Using the data that follows, give the number of lines in which the word "Labels" occurs. Write only the number.

● **EXTRACTED RECORDS**
-.-.-

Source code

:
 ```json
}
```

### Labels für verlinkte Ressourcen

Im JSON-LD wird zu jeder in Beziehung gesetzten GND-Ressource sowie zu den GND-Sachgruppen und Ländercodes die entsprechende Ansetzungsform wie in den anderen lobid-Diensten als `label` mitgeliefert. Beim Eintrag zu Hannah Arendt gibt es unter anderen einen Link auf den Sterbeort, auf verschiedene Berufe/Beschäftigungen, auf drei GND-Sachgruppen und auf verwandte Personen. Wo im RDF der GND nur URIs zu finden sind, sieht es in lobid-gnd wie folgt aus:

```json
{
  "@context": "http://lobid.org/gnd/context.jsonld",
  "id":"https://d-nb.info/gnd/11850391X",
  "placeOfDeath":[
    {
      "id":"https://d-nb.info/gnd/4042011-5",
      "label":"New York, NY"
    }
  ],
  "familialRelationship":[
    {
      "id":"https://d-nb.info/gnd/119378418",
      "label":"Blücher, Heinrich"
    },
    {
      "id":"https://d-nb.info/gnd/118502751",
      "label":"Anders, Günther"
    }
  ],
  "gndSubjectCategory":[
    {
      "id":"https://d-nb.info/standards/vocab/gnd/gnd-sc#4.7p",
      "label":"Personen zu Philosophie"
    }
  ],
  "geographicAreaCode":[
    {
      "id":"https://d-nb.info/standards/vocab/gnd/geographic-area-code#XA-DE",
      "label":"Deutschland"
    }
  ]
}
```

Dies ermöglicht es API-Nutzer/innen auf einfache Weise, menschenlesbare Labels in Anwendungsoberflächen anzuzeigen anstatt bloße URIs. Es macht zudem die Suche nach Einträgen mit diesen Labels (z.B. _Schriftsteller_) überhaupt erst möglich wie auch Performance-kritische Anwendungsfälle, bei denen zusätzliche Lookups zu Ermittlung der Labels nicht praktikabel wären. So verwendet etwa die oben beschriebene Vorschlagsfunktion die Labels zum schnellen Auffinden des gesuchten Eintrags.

-.-.-

● **EXERCISE OUTPUT**
2